过了今天,将成绩单发放给学生们后,木叶忍者学校的一年级师生就正式迎来了第一次学年休業。


    “古蹊千弥!!!”


    一年的劳动浓缩成一纸纸答卷,心情愉悦地欣赏着自己的教育成果,改着试卷的老师突然狰狞地从椅子上仰倒,噗通一声,在沙沙的只有笔声的安静房间内激起一阵惊涛。


    “入道老师?”同室的其他老师丢下改卷笔迅速围了上去。在忍校主要负责帮助学生们提升精神力和感知力的加藤断也在其中,他今日恰好受一位老师请托来这里帮忙处理部分试卷。


    围在入道身边的老师们一眼就看到了悠悠地、四角打着卷儿飘落在入道真仓胸前的卷子。


    “这是……”一张字迹整齐的卷子。


    除了干净的卷面,他们实在找不到其他能夸的地方。


    一年级文化课的学习内容远没有高年级精深,考虑到新生们的文化水平参差不齐,他们在课堂上以识字、了解忍村的发展历史、木叶隐村的忍族以及学习忍者应当具备的各种常识为主,兼具了一些基础算术知识。与之相对应的,考试题目也较为感性,掺杂基础常识题的同时有大量的开放式题目。


    1.创立了木叶隐村的两个忍族族长的名字是——


    他们像空口吃了100颗酸梅,如出一辙地表情扭曲地看着试卷上整齐的字,“宇智波桥喇嘛和千手真鳕?”


    这写的是谁啊?!


    既然知道读音,为什么会不记得字?要知道,教材上可尽是些假名和汉字。


    这是单纯的态度问题。


    连看了两道题目,一个身材矮胖的老师捂着胸口退了出去。再看这些逆天的答案,他怕自己本就不低的血压能冲爆血管,血溅当场。


    原地只留下了几个承受能力较强,准确来说,是与古蹊千弥没有直接教学关系的老师,“何谓忍者。”


    加藤断看着横平竖直的汉字,下意识地念出声,“非人哉。”


    加藤断:“……”


    这孩子是不想升学了吗?


    忍道题——


    “生而为人,我很抱歉。”


    “这、这、这简直是……”连平日与古蹊千弥不相干的老师都颤巍巍地倒了下去。


    “倍原老师?!”


    这位可是木叶初创时期就活跃着的忍族前辈!年纪这一块自然不用说。生怕老前辈被气出个好歹,加藤断把倍原背在背上闯进了纲手姬的演示医疗忍术的实操教室。
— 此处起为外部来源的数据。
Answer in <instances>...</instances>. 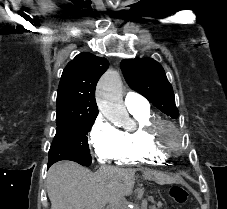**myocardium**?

    “真是的,都一把年纪了情绪就不要这么激动了。”用查克拉刺激了几个穴位,纲手看着恢复了意识的老师,“谁啊,竟然能把您给气成这样?”


    学生们正大汗淋漓地拯救半死不活的胖头鱼,这是医学生们的期末考核。


    纲手看着怒目圆睁、一语不发的老师在心里啧啧称奇——当年面对上课搞怪的自来也都能忍,怎么随着年龄上去,越活越回去,忍耐力反而下降了。


    对面的加藤断的眼睛都快眨成电灯泡了,令人遗憾的是金发女子并没有收到信号。


    “古蹊千弥是你的亲人吧。”


    红唇紧闭,纲手忽然有一种不好的预感。她抬起头看着扶着老师站在一旁的加藤,心里最后的一丝希望破灭了——一头浅蓝色长发的男人叹气,一脸沉重地冲她点了点头。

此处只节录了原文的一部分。